The Federal Market Open Committee on its September meeting decided to undertake an open ended Quantitative Easing Program. The Fed launched its newest QE , or QEX as it is being called because of its open ended nature, in addition to keeping operation Twist operational. The Federal Reserve will buy 40 Billion dollars worth of mortgage backed securities every month until they see “sustained improvement in the labor market”. The Fed’s Chairman Bernanke also said that the Central Bank will undergo even bigger stimulus if conditions do not improve. The Central Bank also extended its commitment to keep rates exceptionally low until at least 2015.
The Fed here is basically counting on its theory being correct and is willing to print unlimited amounts of money until its proven correct, a very dangerous way of thinking in my opinion. The theory goes something like this: printing money will create a “wealth effect”. The Fed’s buying of MBS will lower rates on mortgages making houses more affordable and leading to more people buying houses, fueling GDP with their spending. The second wealth effect comes through the rising stock market, as people’s portfolio worth increases they may be more willing to spend their new found “wealth”. But the Fed has yet to explain why the previous QE actions did not substitutionally help the labor market and consequently why this newest action will help where they have failed.
“This is a Main Street policy, because what we’re about here is trying to get jobs going” Bernanke said and added: “We’re trying to create more employment. We’re trying to meet our maximum employment mandate, so that’s the objective.”
The Fed’s newest policy risks sparking inflation.

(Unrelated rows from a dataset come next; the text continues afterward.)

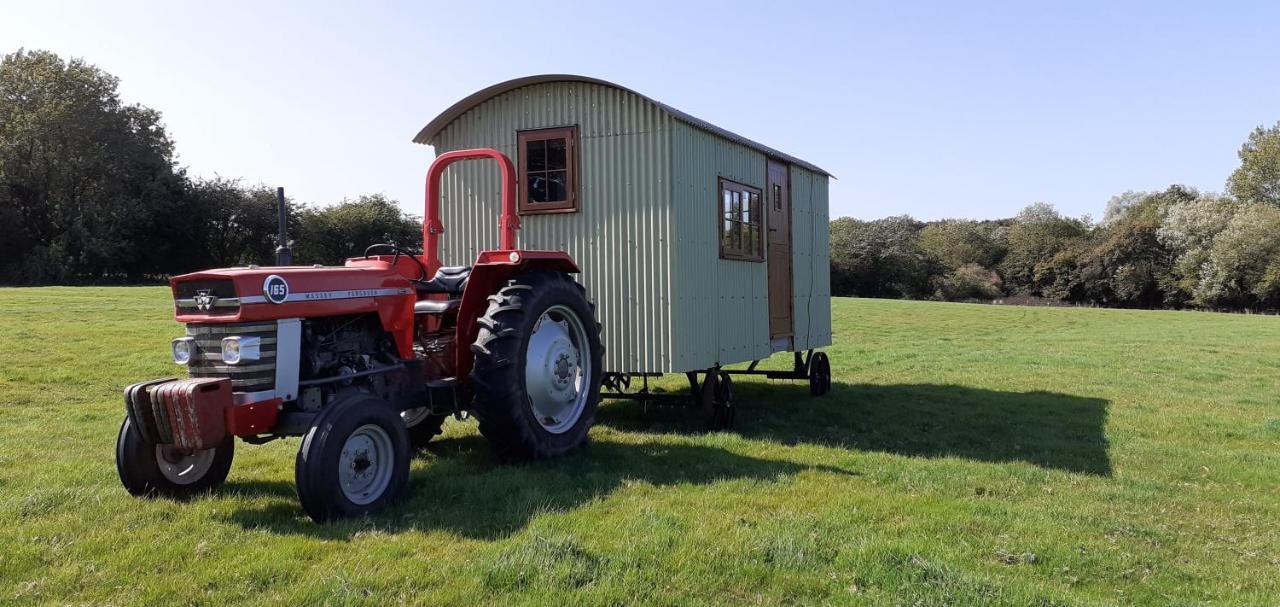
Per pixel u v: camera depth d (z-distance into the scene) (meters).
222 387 4.08
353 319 4.89
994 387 11.18
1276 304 48.97
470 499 4.68
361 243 49.31
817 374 10.30
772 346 9.20
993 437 7.48
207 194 44.16
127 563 3.56
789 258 9.88
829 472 5.68
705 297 7.61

Yesterday inflation expectations as measured by the break even rate for the 5 Year TIPS (Treasury Inflation Protected Securities) rose to their highest level since May 2011. They currently stand at 2.21% compared to 1.92% on August 30. Inflation as measured by the Fed’s preferred measure, the CPE, has not yet materialized in a big way and is hovering close to the Fed’s 2% target.
The low inflation was cited by Bernanke as one of the reasons or justifications for the FOMC action. The Fed has a dual mandate, price stability and employment and since there is no threat of inflation Bernanke said the Bank can focus on employment. But with inflation closely at their target right now, wouldn’t more QE now push it above the target?

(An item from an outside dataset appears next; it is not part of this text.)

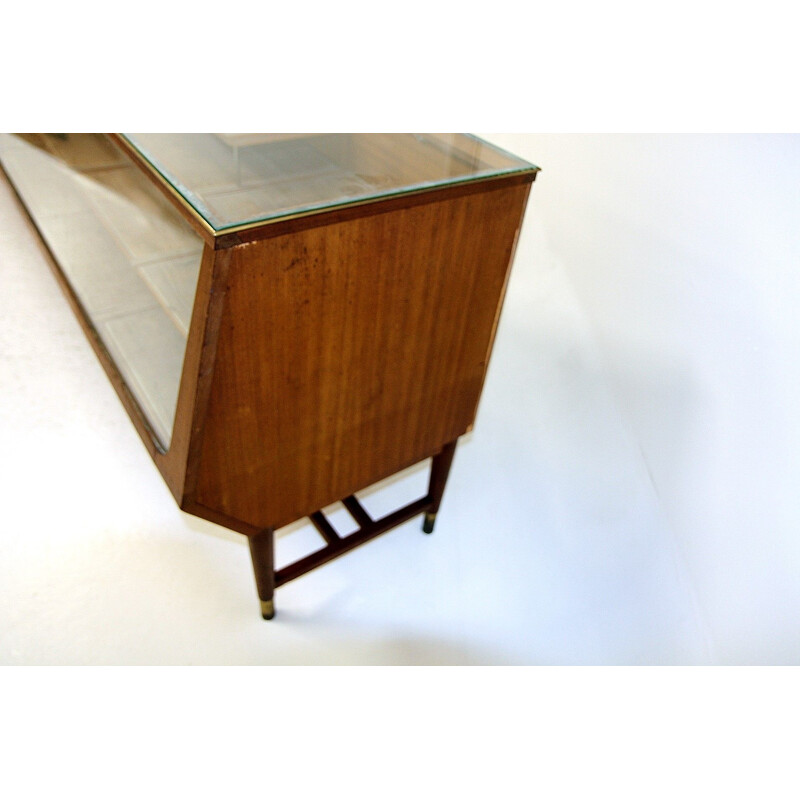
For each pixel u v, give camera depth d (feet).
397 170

The Central Bank slightly upgraded its projections on the economy, saying that growth will improve faster then the June outlook. The FOMC sees 2012 growth of 1.7-2% vs June’s forecast of 1.9-2.4%. For 2013 the Fed sees growth at 2.5-3% vs June’s 2.2-2.8% and for 2014 growth of 3-3.8% vs June’s 3-3.5%. On unemployment, the Bank sees the 2012 rate at 8-8.2%, unchanged from its June projection. For 2013 the Bank projects a rate of 7.6-7.9% vs June’s 7.5-8%. Finally for inflation, the Fed expects the PCE inflation for 2012 in the 1.7-1.8% range vs June’s 1.2-1.7%. For 2013 the Fed projects a PCE of 1.6-2% vs 1.5-2% in their June projection.